===== Exercise data

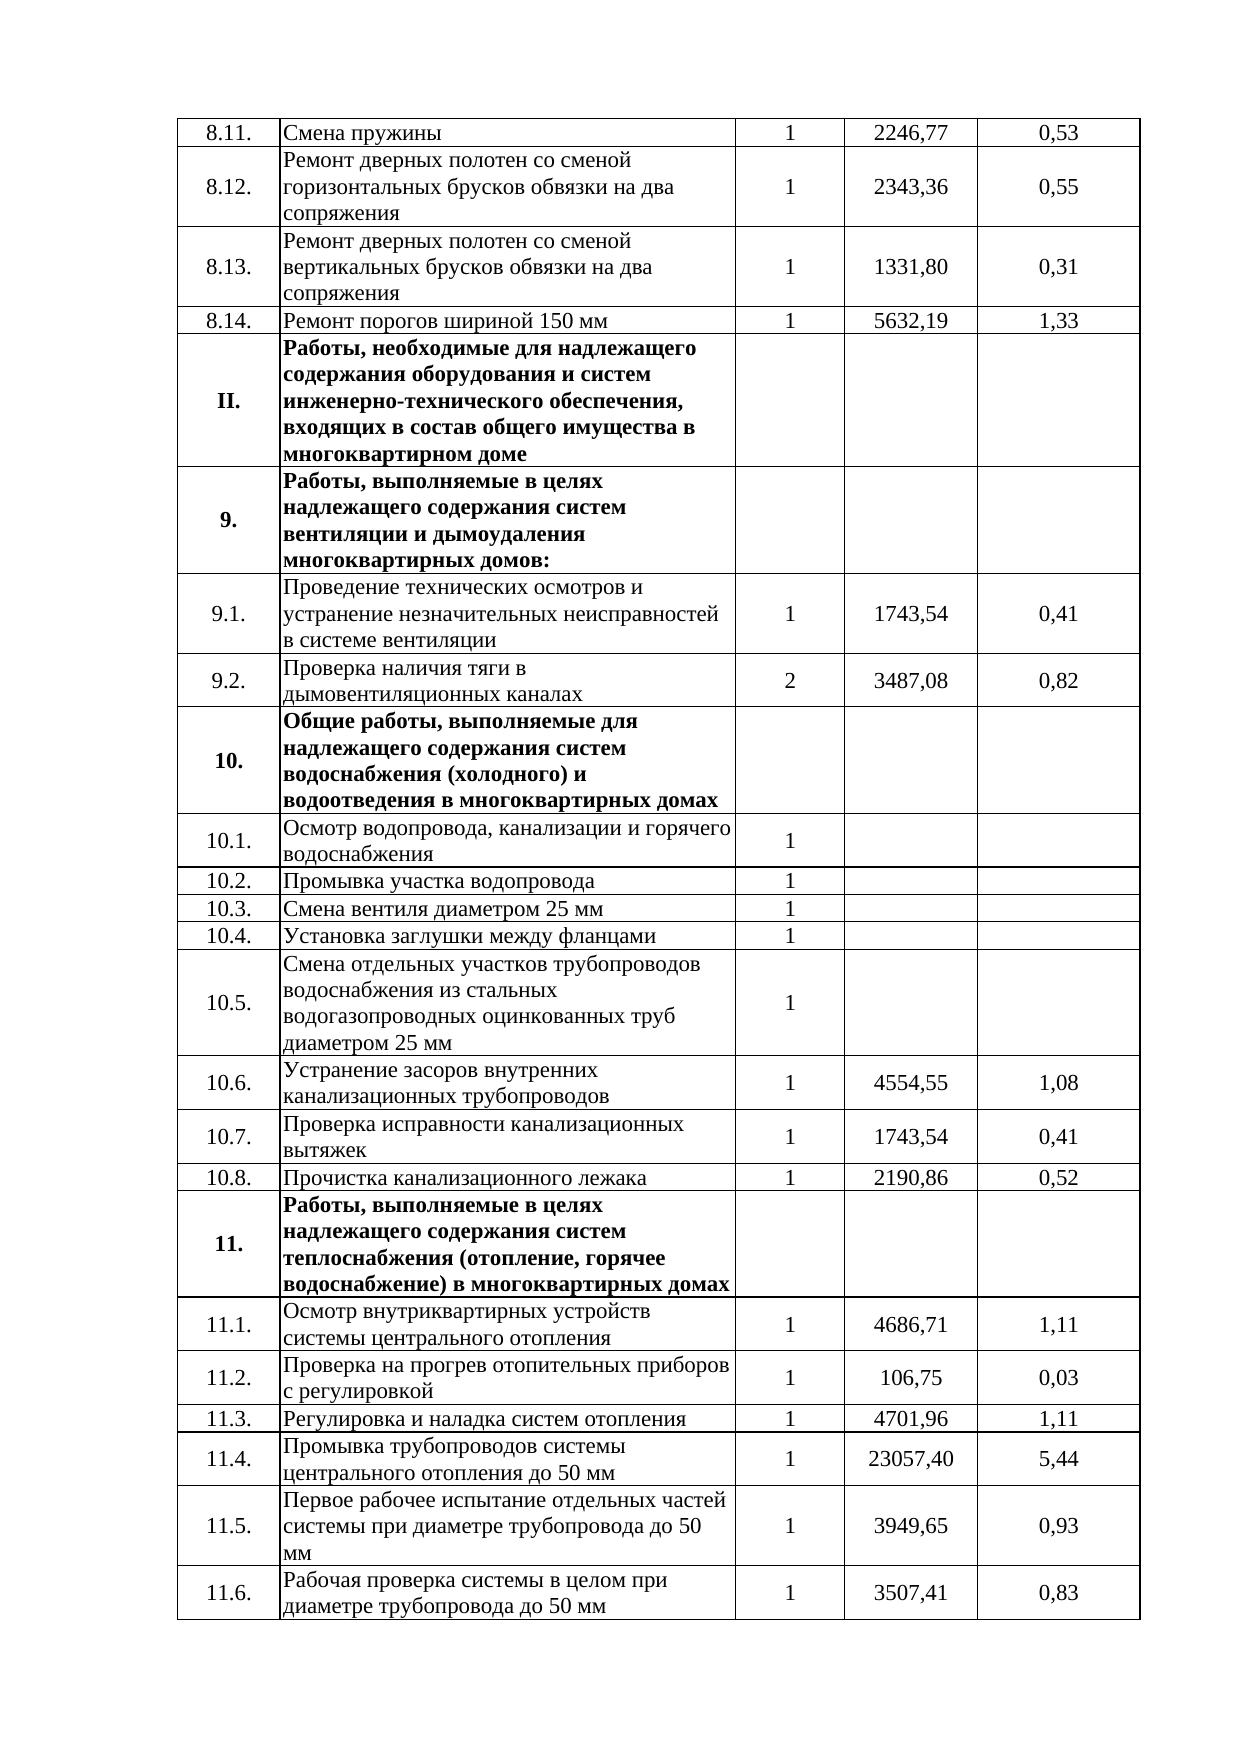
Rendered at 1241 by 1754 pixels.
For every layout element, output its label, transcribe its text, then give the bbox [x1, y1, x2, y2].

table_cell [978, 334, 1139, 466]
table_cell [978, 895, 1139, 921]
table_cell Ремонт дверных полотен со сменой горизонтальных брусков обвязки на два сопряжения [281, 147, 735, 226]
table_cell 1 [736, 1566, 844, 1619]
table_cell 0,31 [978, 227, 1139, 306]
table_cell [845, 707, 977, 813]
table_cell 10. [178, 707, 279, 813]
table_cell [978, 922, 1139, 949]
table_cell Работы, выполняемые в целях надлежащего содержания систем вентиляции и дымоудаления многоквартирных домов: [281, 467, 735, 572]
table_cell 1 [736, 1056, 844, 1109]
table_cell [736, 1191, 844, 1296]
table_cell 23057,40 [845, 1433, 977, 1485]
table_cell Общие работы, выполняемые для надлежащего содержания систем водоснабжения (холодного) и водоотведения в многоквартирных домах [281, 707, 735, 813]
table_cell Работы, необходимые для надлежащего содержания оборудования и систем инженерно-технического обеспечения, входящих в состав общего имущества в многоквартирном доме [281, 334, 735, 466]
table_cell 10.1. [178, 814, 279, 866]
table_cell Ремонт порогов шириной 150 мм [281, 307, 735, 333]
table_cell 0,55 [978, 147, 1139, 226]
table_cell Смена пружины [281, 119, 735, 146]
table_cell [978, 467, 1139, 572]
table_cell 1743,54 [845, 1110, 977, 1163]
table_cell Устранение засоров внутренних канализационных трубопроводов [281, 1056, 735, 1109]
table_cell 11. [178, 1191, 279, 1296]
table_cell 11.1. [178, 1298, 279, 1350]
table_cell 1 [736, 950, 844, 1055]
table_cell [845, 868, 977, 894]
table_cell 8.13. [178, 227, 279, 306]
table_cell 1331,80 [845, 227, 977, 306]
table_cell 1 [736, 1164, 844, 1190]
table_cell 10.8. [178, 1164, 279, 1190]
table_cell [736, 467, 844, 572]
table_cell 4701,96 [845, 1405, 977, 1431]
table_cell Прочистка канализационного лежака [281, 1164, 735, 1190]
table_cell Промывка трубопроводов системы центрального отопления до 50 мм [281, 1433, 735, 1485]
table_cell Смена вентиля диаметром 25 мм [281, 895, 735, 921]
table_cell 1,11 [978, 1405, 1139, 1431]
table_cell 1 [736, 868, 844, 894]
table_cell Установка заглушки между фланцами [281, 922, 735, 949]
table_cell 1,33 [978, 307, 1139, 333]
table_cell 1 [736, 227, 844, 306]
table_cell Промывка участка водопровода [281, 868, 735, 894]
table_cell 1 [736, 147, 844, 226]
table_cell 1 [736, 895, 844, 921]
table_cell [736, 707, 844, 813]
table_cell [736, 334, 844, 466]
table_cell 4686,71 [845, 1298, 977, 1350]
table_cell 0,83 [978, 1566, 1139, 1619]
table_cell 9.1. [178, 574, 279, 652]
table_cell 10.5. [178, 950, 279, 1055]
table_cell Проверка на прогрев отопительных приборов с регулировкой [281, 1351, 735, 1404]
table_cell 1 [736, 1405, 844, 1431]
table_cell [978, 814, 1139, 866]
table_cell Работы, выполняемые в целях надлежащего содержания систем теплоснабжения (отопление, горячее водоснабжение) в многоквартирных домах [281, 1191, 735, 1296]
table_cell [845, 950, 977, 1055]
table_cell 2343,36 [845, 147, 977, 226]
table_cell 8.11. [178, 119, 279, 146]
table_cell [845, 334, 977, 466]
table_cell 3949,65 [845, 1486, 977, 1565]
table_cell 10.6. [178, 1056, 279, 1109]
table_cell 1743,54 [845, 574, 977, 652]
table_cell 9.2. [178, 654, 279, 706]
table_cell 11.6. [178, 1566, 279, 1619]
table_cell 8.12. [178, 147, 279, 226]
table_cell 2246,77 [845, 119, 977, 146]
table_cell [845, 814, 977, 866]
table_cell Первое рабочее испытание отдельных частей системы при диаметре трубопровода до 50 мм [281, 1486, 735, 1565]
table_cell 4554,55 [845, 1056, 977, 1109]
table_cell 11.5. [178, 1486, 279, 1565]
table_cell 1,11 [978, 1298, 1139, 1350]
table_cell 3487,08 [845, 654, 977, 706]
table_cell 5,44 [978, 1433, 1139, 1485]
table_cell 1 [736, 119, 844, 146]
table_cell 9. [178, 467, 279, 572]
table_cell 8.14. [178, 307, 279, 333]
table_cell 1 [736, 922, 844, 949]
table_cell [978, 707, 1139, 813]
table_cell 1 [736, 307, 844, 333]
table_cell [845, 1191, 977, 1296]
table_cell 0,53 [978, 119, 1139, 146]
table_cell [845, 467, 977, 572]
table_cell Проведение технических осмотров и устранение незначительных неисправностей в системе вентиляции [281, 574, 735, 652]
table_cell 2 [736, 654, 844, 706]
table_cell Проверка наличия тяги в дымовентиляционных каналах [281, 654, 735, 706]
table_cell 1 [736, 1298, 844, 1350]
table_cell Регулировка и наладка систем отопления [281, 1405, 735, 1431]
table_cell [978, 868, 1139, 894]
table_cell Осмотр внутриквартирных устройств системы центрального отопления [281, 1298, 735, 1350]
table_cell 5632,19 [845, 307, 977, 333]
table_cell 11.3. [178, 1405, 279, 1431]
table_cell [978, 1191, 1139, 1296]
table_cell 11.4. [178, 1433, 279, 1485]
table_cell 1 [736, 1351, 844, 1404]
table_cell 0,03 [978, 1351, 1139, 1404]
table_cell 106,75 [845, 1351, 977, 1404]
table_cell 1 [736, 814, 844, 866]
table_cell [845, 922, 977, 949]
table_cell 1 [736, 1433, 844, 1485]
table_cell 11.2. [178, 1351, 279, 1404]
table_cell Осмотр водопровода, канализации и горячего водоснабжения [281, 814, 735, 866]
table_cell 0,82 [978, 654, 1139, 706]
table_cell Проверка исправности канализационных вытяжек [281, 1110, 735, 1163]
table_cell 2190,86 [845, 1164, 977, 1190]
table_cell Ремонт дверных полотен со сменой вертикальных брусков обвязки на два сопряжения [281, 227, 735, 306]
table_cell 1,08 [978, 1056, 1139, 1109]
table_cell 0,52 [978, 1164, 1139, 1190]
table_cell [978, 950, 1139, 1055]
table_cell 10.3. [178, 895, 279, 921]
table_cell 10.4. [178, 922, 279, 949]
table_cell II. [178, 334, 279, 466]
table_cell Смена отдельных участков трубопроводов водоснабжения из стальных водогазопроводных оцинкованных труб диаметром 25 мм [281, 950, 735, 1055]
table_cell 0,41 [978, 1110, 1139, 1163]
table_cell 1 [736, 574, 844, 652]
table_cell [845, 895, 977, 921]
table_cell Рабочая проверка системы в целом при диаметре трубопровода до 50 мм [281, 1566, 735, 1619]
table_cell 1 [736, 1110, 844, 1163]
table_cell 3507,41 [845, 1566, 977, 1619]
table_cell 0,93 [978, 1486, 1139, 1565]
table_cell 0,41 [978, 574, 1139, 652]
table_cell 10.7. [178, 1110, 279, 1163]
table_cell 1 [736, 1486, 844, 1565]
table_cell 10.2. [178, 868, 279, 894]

==========
===== Exercise data

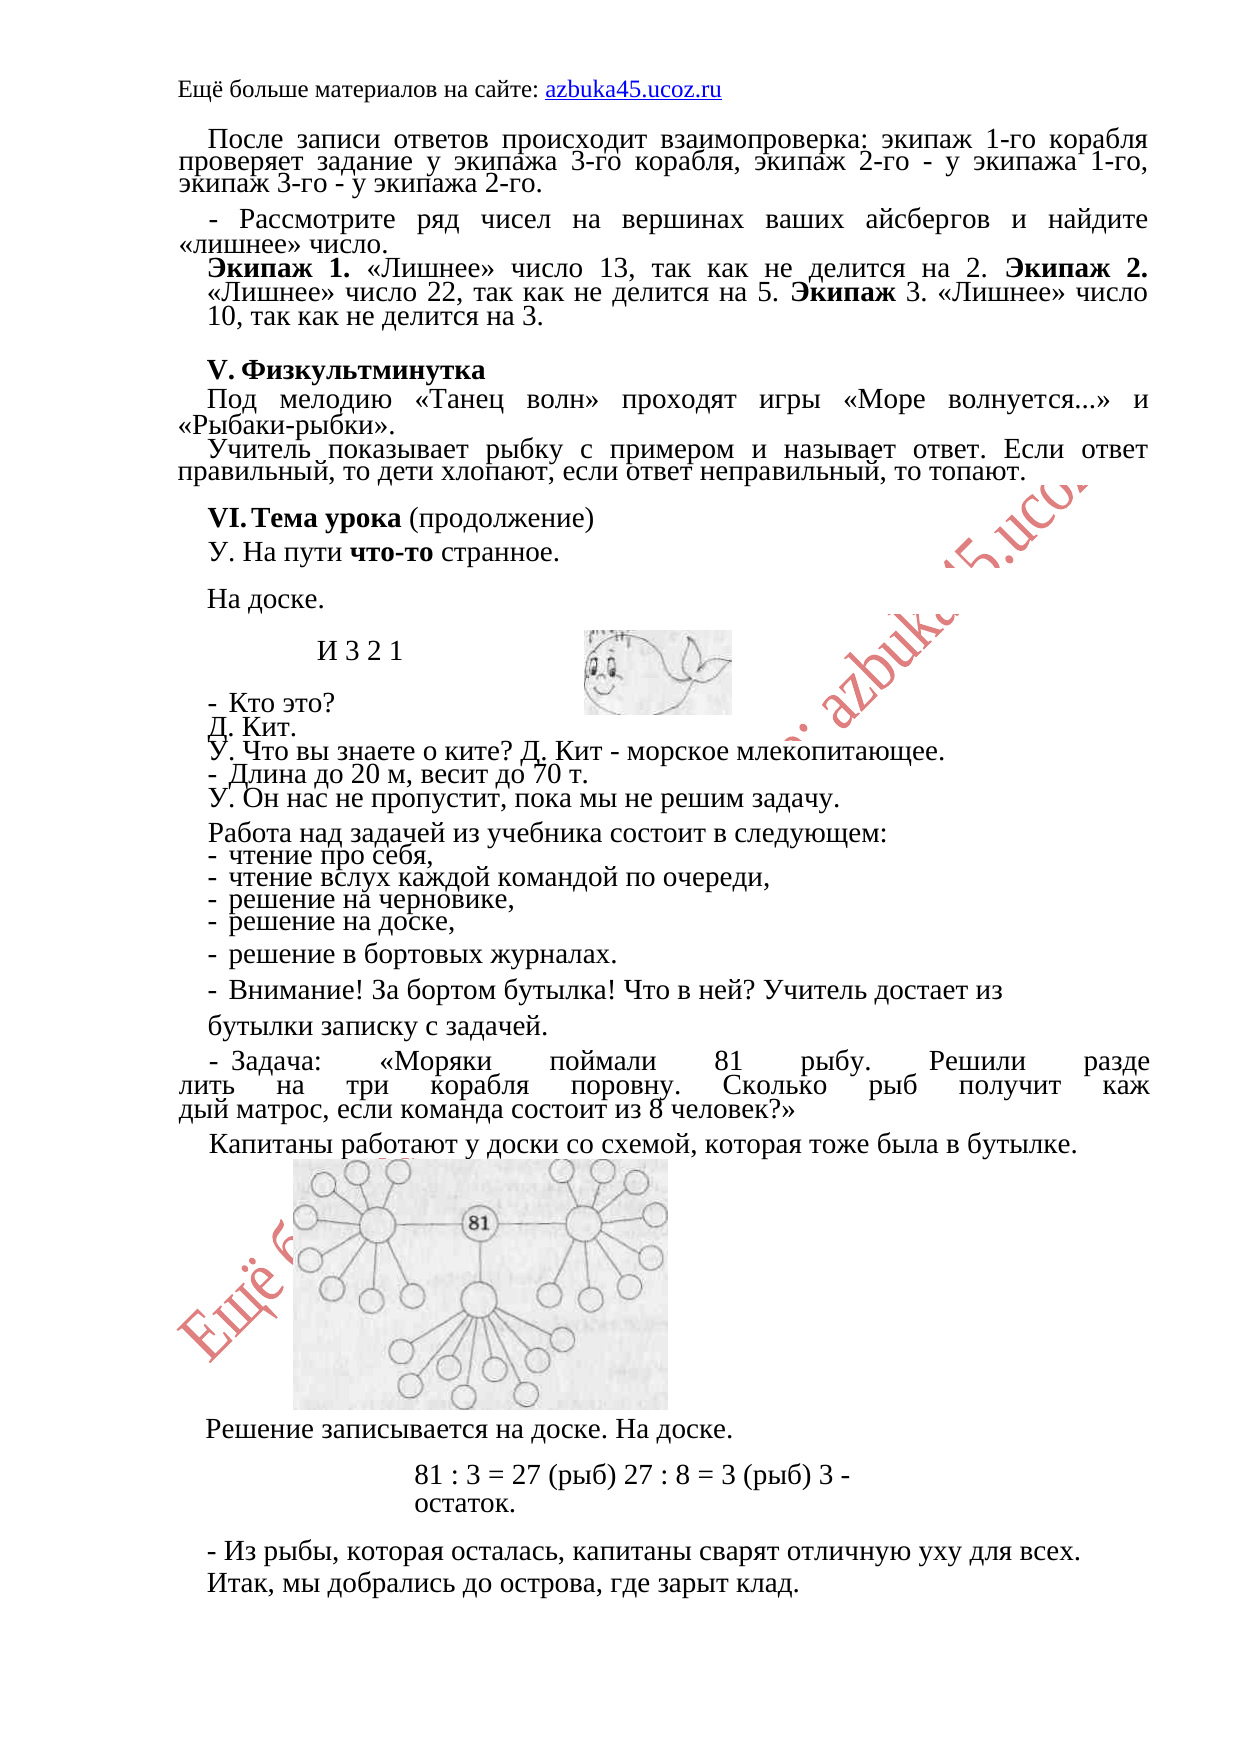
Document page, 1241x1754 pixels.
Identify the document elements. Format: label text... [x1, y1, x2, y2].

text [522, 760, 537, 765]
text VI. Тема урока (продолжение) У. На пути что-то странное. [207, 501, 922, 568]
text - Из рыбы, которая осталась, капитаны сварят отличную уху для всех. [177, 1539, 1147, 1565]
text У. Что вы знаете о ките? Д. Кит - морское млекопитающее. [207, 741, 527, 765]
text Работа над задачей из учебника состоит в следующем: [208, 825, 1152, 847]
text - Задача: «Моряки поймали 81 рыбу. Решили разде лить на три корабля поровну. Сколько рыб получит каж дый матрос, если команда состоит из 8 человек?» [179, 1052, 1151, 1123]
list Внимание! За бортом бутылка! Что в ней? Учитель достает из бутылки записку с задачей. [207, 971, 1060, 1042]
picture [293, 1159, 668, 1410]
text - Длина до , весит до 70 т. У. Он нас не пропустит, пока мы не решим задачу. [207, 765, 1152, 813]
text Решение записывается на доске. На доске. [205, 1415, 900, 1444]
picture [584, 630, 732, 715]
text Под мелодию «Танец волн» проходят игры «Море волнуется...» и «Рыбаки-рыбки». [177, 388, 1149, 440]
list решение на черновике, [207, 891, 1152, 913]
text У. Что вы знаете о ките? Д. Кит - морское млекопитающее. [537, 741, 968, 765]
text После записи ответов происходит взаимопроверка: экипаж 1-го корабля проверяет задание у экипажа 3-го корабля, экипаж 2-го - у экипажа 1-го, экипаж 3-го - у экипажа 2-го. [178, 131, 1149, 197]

==========
===== Exercise data

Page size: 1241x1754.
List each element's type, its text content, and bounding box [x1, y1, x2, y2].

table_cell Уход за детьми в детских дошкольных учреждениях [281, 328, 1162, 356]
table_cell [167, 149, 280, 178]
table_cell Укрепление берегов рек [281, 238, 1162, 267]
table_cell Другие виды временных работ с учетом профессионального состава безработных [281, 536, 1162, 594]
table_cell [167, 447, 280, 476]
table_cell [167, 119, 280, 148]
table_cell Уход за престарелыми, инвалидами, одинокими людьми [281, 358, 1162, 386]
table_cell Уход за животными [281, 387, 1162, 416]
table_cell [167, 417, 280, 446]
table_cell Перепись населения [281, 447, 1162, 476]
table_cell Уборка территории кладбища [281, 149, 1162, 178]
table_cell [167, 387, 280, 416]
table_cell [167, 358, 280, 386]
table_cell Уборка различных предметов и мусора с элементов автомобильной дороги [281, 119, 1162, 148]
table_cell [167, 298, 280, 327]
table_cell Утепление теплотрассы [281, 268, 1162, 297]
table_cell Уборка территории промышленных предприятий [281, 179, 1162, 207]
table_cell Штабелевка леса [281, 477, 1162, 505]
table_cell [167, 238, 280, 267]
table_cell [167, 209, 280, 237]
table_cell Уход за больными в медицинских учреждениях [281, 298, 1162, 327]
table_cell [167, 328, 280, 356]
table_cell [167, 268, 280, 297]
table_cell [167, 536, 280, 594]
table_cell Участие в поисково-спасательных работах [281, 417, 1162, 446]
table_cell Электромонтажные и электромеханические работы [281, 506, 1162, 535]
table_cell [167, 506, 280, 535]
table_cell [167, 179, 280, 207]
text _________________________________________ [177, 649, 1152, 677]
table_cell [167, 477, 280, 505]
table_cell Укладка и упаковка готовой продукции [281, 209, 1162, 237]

==========

## Instructions to follow
Above are the records; repeat exactly the lines from the one holding "Document page, 1241x1754 pixels." down to the one holding "Identify the document", end lines included.

## Solution to the problem
Document page, 1241x1754 pixels.
Identify the document elements. Format: label text... [x1, y1, x2, y2].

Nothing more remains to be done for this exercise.